How do I bump a row to the front of sort efficiently

Started by Sam Saffronalmost 11 years ago12 messages
#1Sam Saffron
sam.saffron@gmail.com

I have this query:

select * from topics
order by case when id=1 then 0 else 1 end, bumped_at desc
limit 30

It works fine, bumps id 1 to the front of the sort fine but is
terribly inefficient and scans

OTH

"select * from topics where id = 1" is super fast

"select * from topics order by bumped_at desc limit 30" is super fast

Even this is fast, and logically equiv as id is primary key unique

select * from topic
where id = 1000
union all
select * from (
select * from topics
where id <> 1000
order by bumped_at desc
limit 30
) as x
limit 30

However, the contortions on the above query make it very un-ORM
friendly as I would need to define a view for it but would have no
clean way to pass limits and offsets in.

Is there any clean technique to bump up particular rows to the front
of a sort if a certain condition is met without paying a huge
performance hit?

--
Sent via pgsql-general mailing list (pgsql-general@postgresql.org)
To make changes to your subscription:
http://www.postgresql.org/mailpref/pgsql-general

#2David G Johnston
david.g.johnston@gmail.com
In reply to: Sam Saffron (#1)
Re: How do I bump a row to the front of sort efficiently

sam.saffron wrote

I have this query:

select * from topics
order by case when id=1 then 0 else 1 end, bumped_at desc
limit 30

It works fine, bumps id 1 to the front of the sort fine but is
terribly inefficient and scans

OTH

"select * from topics where id = 1" is super fast

"select * from topics order by bumped_at desc limit 30" is super fast

Even this is fast, and logically equiv as id is primary key unique

select * from topic
where id = 1000
union all
select * from (
select * from topics
where id <> 1000
order by bumped_at desc
limit 30
) as x
limit 30

However, the contortions on the above query make it very un-ORM
friendly as I would need to define a view for it but would have no
clean way to pass limits and offsets in.

Is there any clean technique to bump up particular rows to the front
of a sort if a certain condition is met without paying a huge
performance hit?

CREATE FUNCTION ...?

Probably with a VARIADIC argument.

David J.

--
View this message in context: http://postgresql.nabble.com/How-do-I-bump-a-row-to-the-front-of-sort-efficiently-tp5836354p5836356.html
Sent from the PostgreSQL - hackers mailing list archive at Nabble.com.

--
Sent via pgsql-hackers mailing list (pgsql-hackers@postgresql.org)
To make changes to your subscription:
http://www.postgresql.org/mailpref/pgsql-hackers

In reply to: Sam Saffron (#1)
Re: How do I bump a row to the front of sort efficiently

On Mon, Feb 02, 2015 at 05:16:40PM +1100, Sam Saffron wrote:

Even this is fast, and logically equiv as id is primary key unique
select * from topic
where id = 1000
union all
select * from (
select * from topics
where id <> 1000
order by bumped_at desc
limit 30
) as x
limit 30
Is there any clean technique to bump up particular rows to the front
of a sort if a certain condition is met without paying a huge
performance hit?

Why don't you use the union-all approach?
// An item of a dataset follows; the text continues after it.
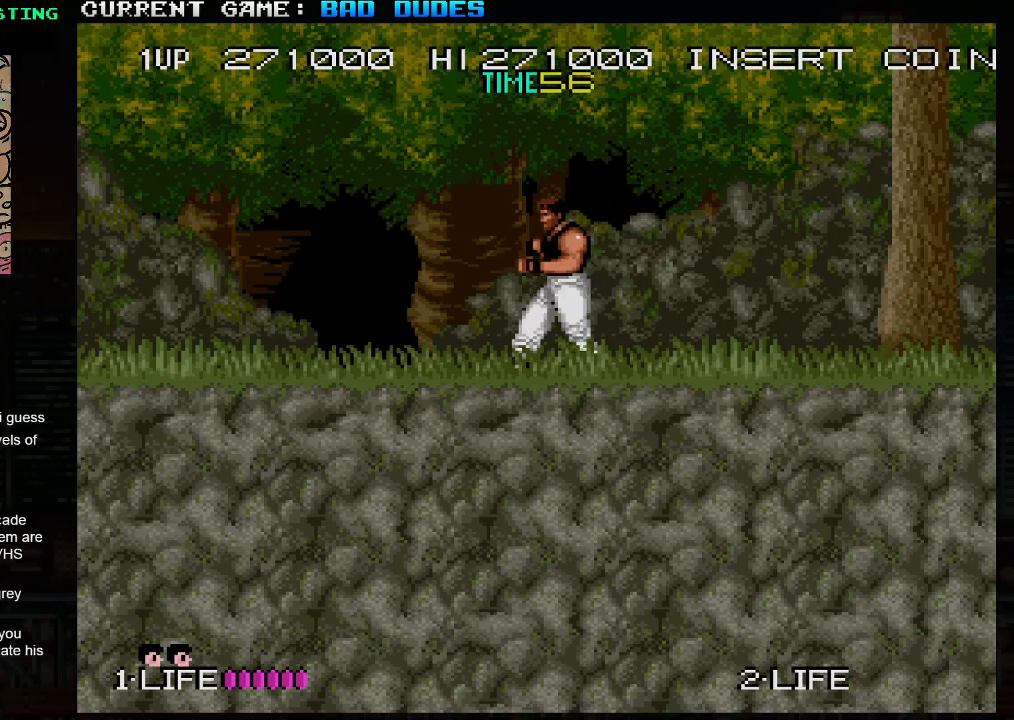
{"buttons": [], "left_stick": "right", "events": [[17, "TRIANGLE", "down"], [150, "TRIANGLE", "up"], [383, "SQUARE", "down"], [467, "SQUARE", "up"]]}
If it's fast, and does what
you need ?

depesz

--
The best thing about modern society is how easy it is to avoid contact with it.
http://depesz.com/

--
Sent via pgsql-general mailing list (pgsql-general@postgresql.org)
To make changes to your subscription:
http://www.postgresql.org/mailpref/pgsql-general

#4Tim Clarke
tim.clarke@manifest.co.uk
In reply to: hubert depesz lubaczewski (#3)
Re: How do I bump a row to the front of sort efficiently

On 02/02/15 08:40, hubert depesz lubaczewski wrote:

On Mon, Feb 02, 2015 at 05:16:40PM +1100, Sam Saffron wrote:

Even this is fast, and logically equiv as id is primary key unique
select * from topic
where id = 1000
union all
select * from (
select * from topics
where id <> 1000
order by bumped_at desc
limit 30
) as x
limit 30
Is there any clean technique to bump up particular rows to the front
of a sort if a certain condition is met without paying a huge
performance hit?

Why don't you use the union-all approach? If it's fast, and does what
you need ?

depesz

Or create another index or column that's build at insertion time with
the sort that you want in it. At least then retrieval time will be fast
at the cost of extra space.

--
Tim Clarke

A: Because we read from top to bottom, left to right.
Q: Why should I start my reply below the quoted text?

--
Sent via pgsql-general mailing list (pgsql-general@postgresql.org)
To make changes to your subscription:
http://www.postgresql.org/mailpref/pgsql-general

#5BladeOfLight16
bladeoflight16@gmail.com
In reply to: Sam Saffron (#1)
Re: [GENERAL] How do I bump a row to the front of sort efficiently

On Mon, Feb 2, 2015 at 1:16 AM, Sam Saffron <sam.saffron@gmail.com> wrote:

However, the contortions on the above query make it very un-ORM
friendly as I would need to define a view for it but would have no
clean way to pass limits and offsets in.

This is why ORMs are bad. They make hard problems *much* harder, and the
only benefit is that they maybe make easy problems a little quicker. The
cost/savings is *heavily* skewed toward the cost, since there's no upper
bound on the cost and there is a pretty small lower bound on the savings.
Micro-ORMs tend to do a better job of not shielding you from (or rather,
getting in the way of) the SQL while still providing some good
result-to-object translation. Whether even that is necessary depends on
your language, though. (For example, in Python, psycopg2 has a built in way
of spitting out namedtuples, which means you get result-to-object
translation out of the box. That makes even a micro-ORM pretty unnecessary.
On the other hand, a micro-ORM that does this well without blocking you
from the SQL, such as PetaPOCO, is a boon in .NET.)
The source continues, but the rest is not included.